WHERE IT STOPS...
The corruption in Arizona college football seems to run about as deep as the Grand Canyon. Last fall Arizona State Coach Frank Kush was dismissed for trying to cover up the fact that he had hit a player, and shortly thereafter the Sun Devils forfeited five of their six victories because of revelations that eight players' academic credits had been falsified. Last week the University of Arizona lost its football coach, Tony Mason, when he resigned after having been accused of submitting phony expense reports and committing violations of recruiting rules and other NCAA regulations.
Both the Tucson Citizen and The Arizona Daily Star have been on Mason's case since January, and they have charged, among other things, that he filed expense reports for trips he never took, that promises of free trips home and money were made to recruits and that players were given loans and no-show jobs. Most of the allegations center around the travel expenses. Vouchers were made out for airplane tickets and per diem on 10 imaginary trips. In addition, Mason submitted expense reports that resulted in his being doubly reimbursed. Mason defended these practices as necessary to cover his and his assistants' "out-of-pocket expenses" that the state would not pay. The expenses, he said, included such items as drinks, movie tickets, shoeshines and Lifesavers.
That doesn't explain, though, the $6,000 allegedly paid to players by the Tucson Parks and Recreation Department for work they did not perform. Or the trip, paid for out of athletic-department funds, for the woman from California who stayed in a room at a resort while she was in Tucson. The university says the trip was a thank-you for her assistance in West Coast recruiting. Her former husband happened to own a massage parlor.
One player, a starter for Arizona, was quoted last week as saying that he received three sizable loans from Mason on the understanding that he didn't have to pay the money back. "The coach told me it was no problem," said the player, "that he could help me out but that I would have to pay him back. Then he laughed to let me know I didn't really."

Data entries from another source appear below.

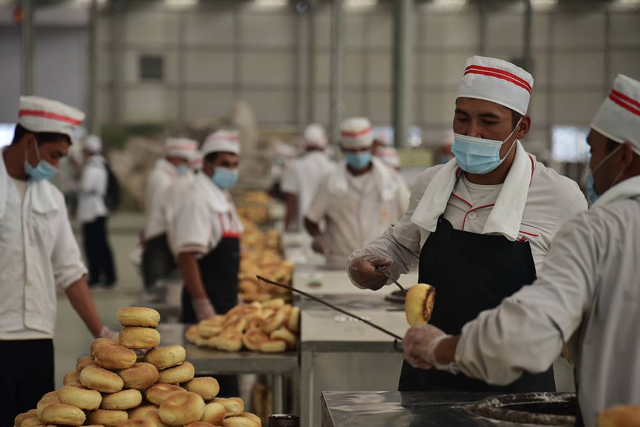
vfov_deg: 9.7
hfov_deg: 14.4
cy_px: 243
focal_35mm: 142
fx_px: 2525
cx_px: 284
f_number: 4
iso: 500
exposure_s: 1/500
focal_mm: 122
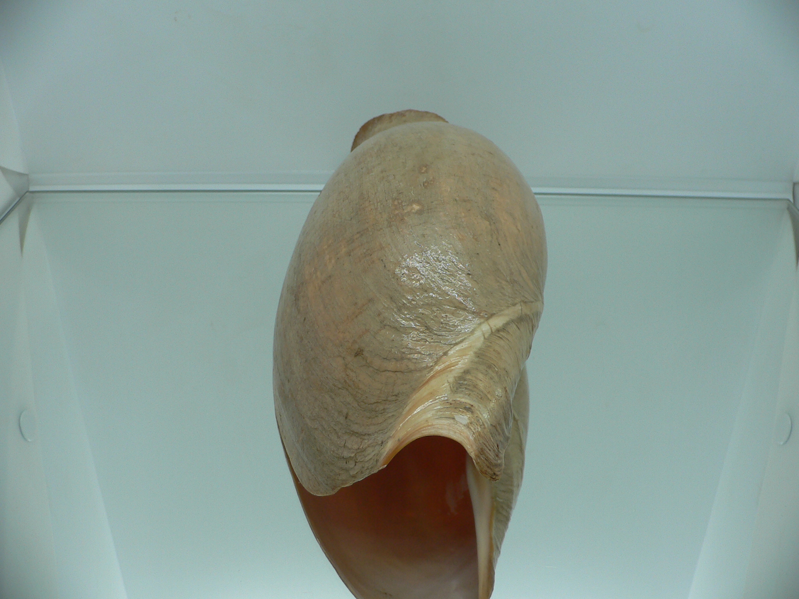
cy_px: 300
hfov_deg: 52.6
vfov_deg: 40.7
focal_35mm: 35
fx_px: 808
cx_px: 400
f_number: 2.8
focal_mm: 4.6
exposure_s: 1/60
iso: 80
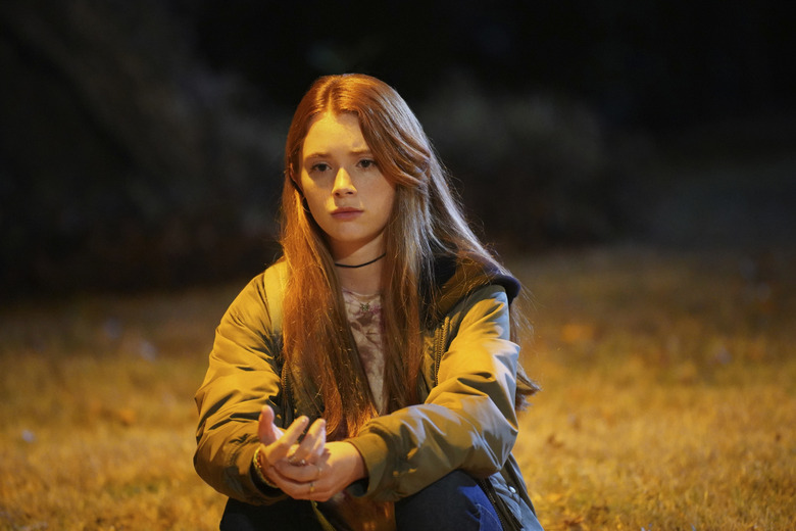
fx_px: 3980
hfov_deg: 11.4
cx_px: 398
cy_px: 266
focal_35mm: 180
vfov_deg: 7.6
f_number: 2.8
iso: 12800
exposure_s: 1/200
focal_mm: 180
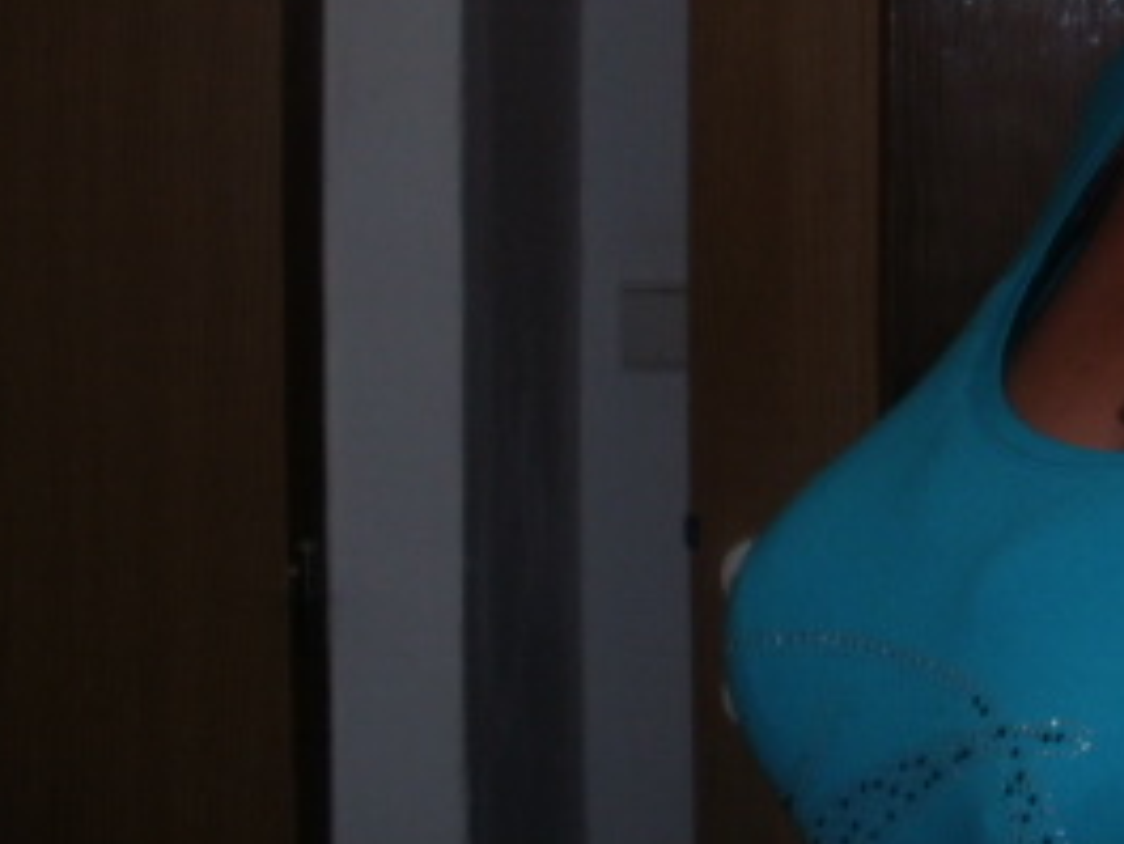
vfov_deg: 16.5
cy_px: -55
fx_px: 2826
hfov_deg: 21.1
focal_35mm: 87
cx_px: 1302
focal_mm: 6.3
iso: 100
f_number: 3.5
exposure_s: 1/30
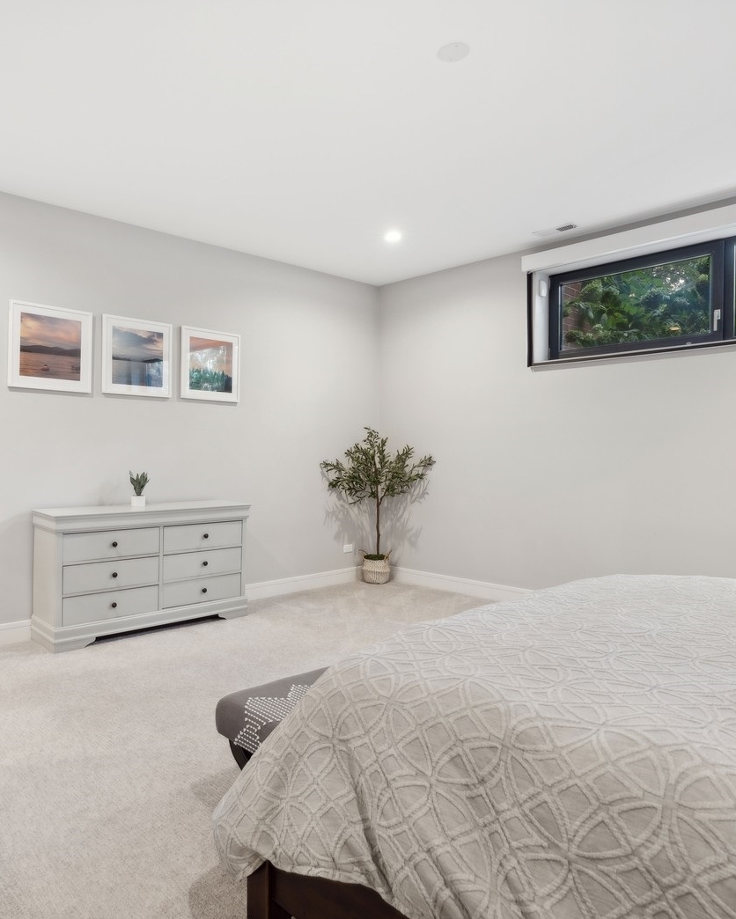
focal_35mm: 23
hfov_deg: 60.2
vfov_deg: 72.6
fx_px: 626
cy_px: 467
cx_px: 280
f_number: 7.1
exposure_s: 1/5
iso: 320
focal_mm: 16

The Arizona athletic department is now faced with the twofold task of quickly finding a successor to Mason and conducting an investigation of its football program. Donald Myers, a former Arizona faculty chairman, says, "There ought to be more than merely an administrative investigation. I don't think the resignation [of Mason] itself solves the problem. The real problem is the prevention of recurrences in the future." While Athletic Director Dave Strack stopped short of directly defending Mason, he did say, "The per diem and other reimbursements authorized by the state do not begin to cover the amounts that these coaches actually pay for their expenses." Maybe he should just tell his coaches to take it easy on the Lifesavers.
...NOBODY KNOWS
The last word on that Speech Communication 380 course at Southern Cal (SCORECARD, March 31) is that 26 enrolled athletes who never attended it and were allowed to take a makeup will now have to complete a makeup of the makeup. The whole thing started last December—four weeks before the Rose Bowl—when it was discovered that the athletes, most of whom were football players, weren't attending the classes. They were then given a five-day "crash course" and, forthwith, declared by their instructor to have completed the requirements for Speech Communication 380. But last week Southern Cal President John R. Hubbard announced that the second makeup will be required because of "irregularities discovered in the conduct of the first makeup." Among the irregularities was the submission by some student-athletes of work that was not their own.
The course has already cost the speech instructor and the athletic department's academic coordinator their jobs, but it isn't about to cost USC its 17-16 Rose Bowl victory over Ohio State. Both the NCAA and the Pacific-10 say that as long as the students were enrolled in the fall semester—which ends in late January—they were eligible to play. One of the ironies of the situation is that the athletes weren't even supposed to take Speech Communication 380 in the first place: the course was open only to members of the debating team.